Annual Philadelphia Poets' Ethnic Voices

This will be my first public reading of my work. I'm still trying to decide what poems to select, since this is a multicultural event. Most of my work isn't related to my ethnicity, but to other influences.

If you're in town, please come and be part of my cheering section!

Sunday, March 9, 2008

Building Grass Huts

I have a bit of writer's anxiety these days.

On one hand, I have one creative nonfiction and two poems that are due for publication in 2008 and early 2009. I've been through this before and until the book is in my hand, I won't believe it. So I will let everyone know.

On the other hand, I've received a few rejections last year. To make me feel better, the editors send me a complimentary copy of their journals. (Gee, thanks!). They send this to you so you can learn what they're looking for next time. When I see the work that's being written, it's not like mine at all. It's more structured. I feel like they're writing skyscrapers and I'm writing grass huts.

While grass huts have their charm, they lack durability. I'm not sure how much of my style I need to change. I send my work hoping editors will see me as a "fresh voice," free of the MFA commanded styles. One editor suggested I refine my endings a bit. I reworked a few points she had identified and I agree it's better; those points always bothered me, but I left them. I would love feedback on my work!

So, I'm willing to refine, but I can't change my voice. Poetry is so personal and I write as it comes to me. My confidence wobbles when I read the bios at the end of my complimentary journals and see the MFA and other academic credentials.

Poking around on poetry sites, I came across a letter from Ted Kooser, the poet laureate. He wrote the following correspondence:

Your statement: "So many writers I've talked to refer to office work as the enemy, as if it's impossible to be anything except poet and teacher at the same time" engages me.

Where, I wonder, or at what juncture in history, did we get the idea that work would be our friend? For many of us, it is essential that we be writing against something, rather than for it. The writers who are teaching and going to the AWP meeting, etc., are in this sense writing for, or writing in support of what they're doing.
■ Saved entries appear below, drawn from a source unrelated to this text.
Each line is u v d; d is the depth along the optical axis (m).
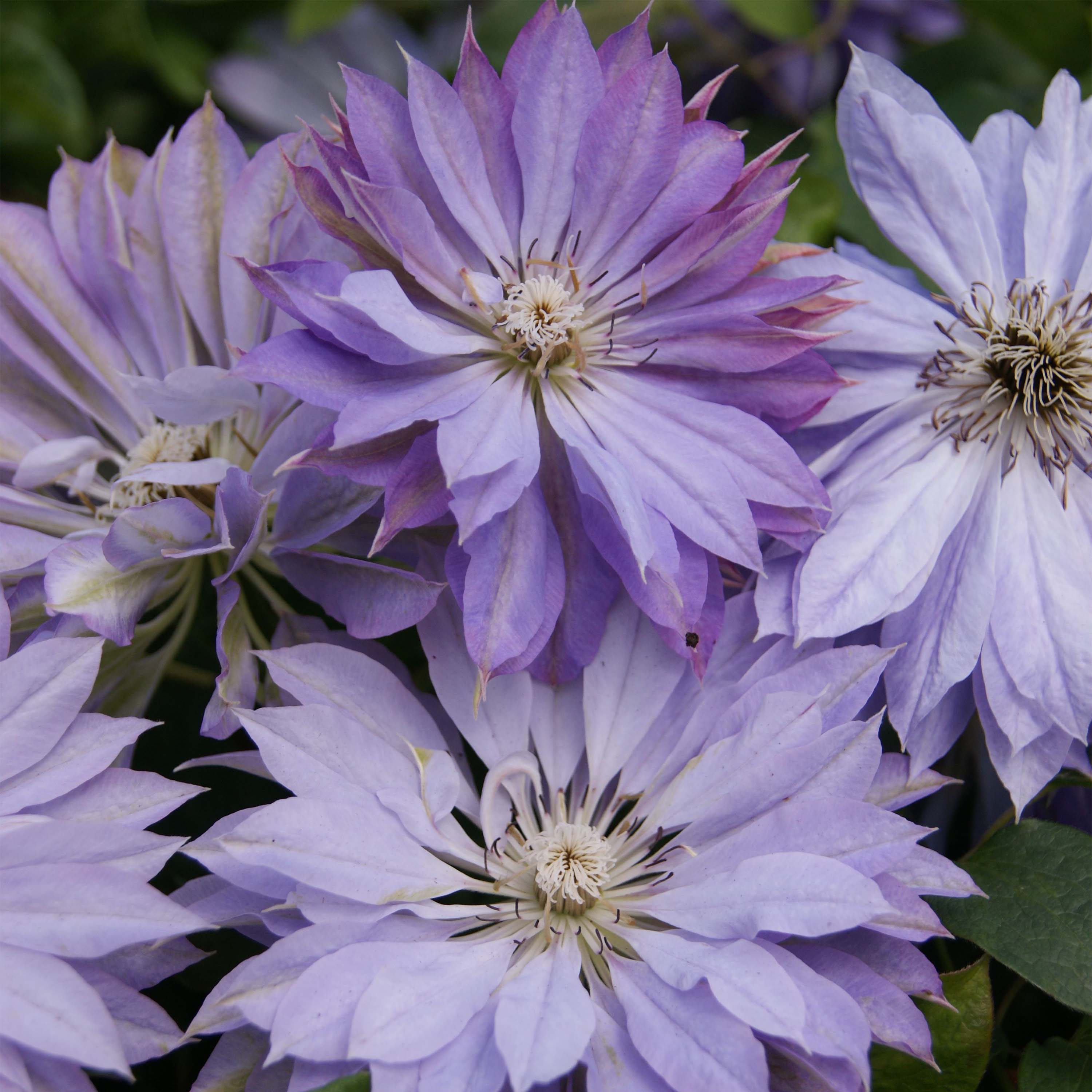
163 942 0.83
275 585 0.89
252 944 0.86
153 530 0.84
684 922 0.83
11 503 0.87
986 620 0.85
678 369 0.86
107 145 0.89
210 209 0.88
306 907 0.82
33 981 0.81
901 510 0.86
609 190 0.85
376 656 0.86
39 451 0.87
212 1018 0.81
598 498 0.83
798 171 0.92
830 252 0.87
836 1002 0.81
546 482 0.85
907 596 0.85
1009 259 0.88
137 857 0.82
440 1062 0.81
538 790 0.86
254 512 0.84
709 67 0.99
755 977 0.81
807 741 0.84
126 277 0.89
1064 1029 0.87
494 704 0.85
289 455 0.85
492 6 0.98
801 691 0.84
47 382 0.89
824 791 0.84
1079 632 0.85
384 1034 0.81
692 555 0.84
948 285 0.87
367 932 0.83
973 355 0.87
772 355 0.85
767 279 0.85
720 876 0.83
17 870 0.82
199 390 0.85
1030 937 0.85
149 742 0.89
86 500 0.88
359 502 0.84
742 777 0.84
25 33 0.95
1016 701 0.85
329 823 0.82
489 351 0.85
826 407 0.86
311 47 0.99
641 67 0.84
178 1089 0.86
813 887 0.82
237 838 0.82
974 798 0.89
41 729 0.83
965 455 0.87
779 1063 0.82
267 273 0.82
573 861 0.85
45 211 0.89
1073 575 0.86
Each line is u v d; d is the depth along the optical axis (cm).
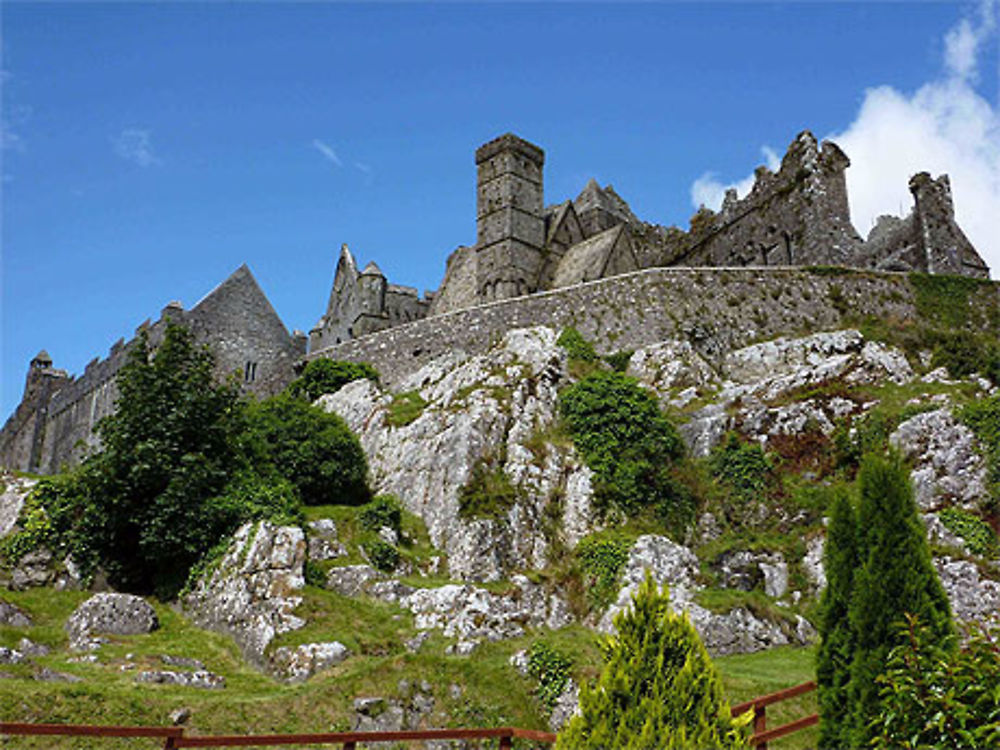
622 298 4625
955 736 941
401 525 3375
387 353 5112
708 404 3919
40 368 8162
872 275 4678
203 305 6369
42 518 2995
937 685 994
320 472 3578
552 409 3694
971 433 3203
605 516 3325
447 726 2100
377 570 2938
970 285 4688
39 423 7612
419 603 2731
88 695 1911
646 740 1037
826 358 4197
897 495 1234
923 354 4303
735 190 5622
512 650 2398
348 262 7094
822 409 3594
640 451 3466
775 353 4294
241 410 3375
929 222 5150
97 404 6550
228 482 3102
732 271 4641
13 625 2583
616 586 2984
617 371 4347
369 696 2111
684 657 1098
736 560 3164
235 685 2273
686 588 3008
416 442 3700
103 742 1802
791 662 2575
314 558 2966
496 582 3012
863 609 1182
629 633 1127
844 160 5166
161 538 2905
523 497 3312
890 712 1002
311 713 2052
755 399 3819
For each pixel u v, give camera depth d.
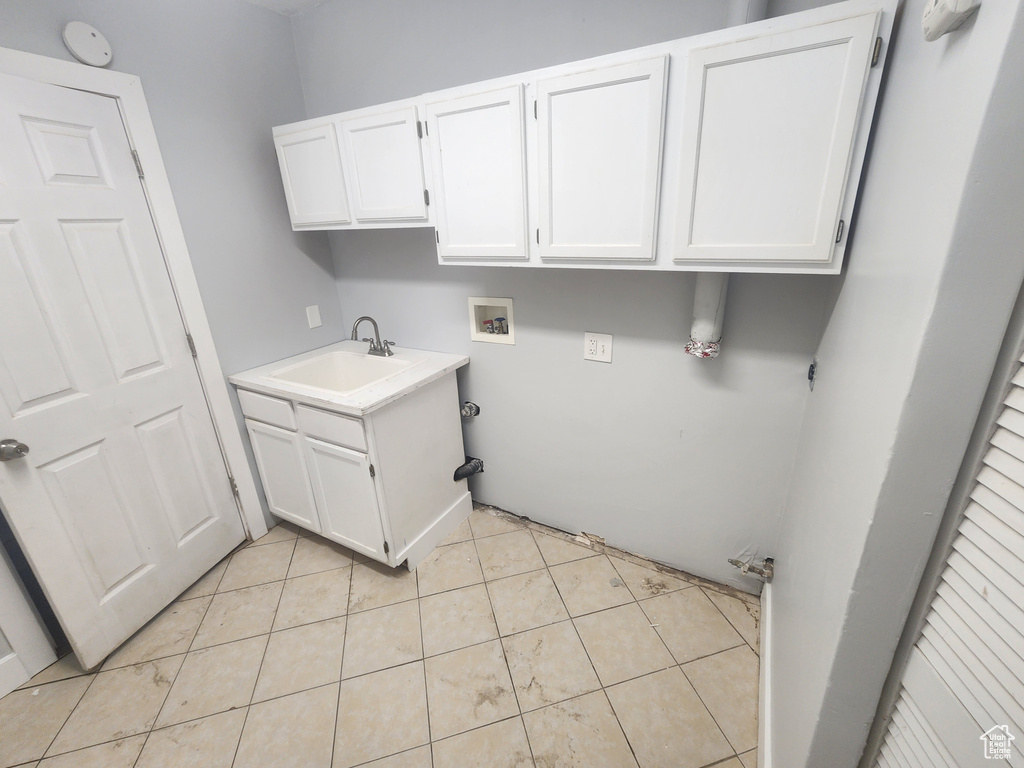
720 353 1.48
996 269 0.49
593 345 1.71
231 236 1.86
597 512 1.98
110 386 1.51
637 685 1.41
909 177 0.69
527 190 1.35
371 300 2.25
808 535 1.05
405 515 1.83
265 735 1.30
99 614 1.51
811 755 0.81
Their writing is an extension of their livelihood, teaching, and the writing supports the work. And if this follows, where among these writers is the writer who questions this way of life, who writes that we should not be teaching creative writing, that we should not be encouraging people to consider careers in support of the creative writing industry? Every year there are hundreds of jacket blurbs that suggest that this or that poet is "courageous," but where is the courage in working as a poet on a university campus? Where are the dangers in this? The fear of not getting tenure? OF getting assigned to teach a class in composition? (For that matter, I'll admit that a poet need not be courageous anywhere. It's far more courageous to work the night shift in a quick stop.)

I wrote about the poet laureate Ted Kooser and how he's inspired me as someone who kept a day job and sustained his poetry. From the same site, there is another great blurb from Kooser:

You asked what I'm working on . . . I never feel as if I'm working toward the next book. I just keep writing poems as I come upon them and eventually, after maybe sixty of them have been in magazines, I start looking to see if they'll make a book. My books are getting further and further between. The last one was nine years in the collecting. Things are hectic here at the office, so I'd better get back to work.

Thank you! I will hang in there and keep collecting the grass for my huts.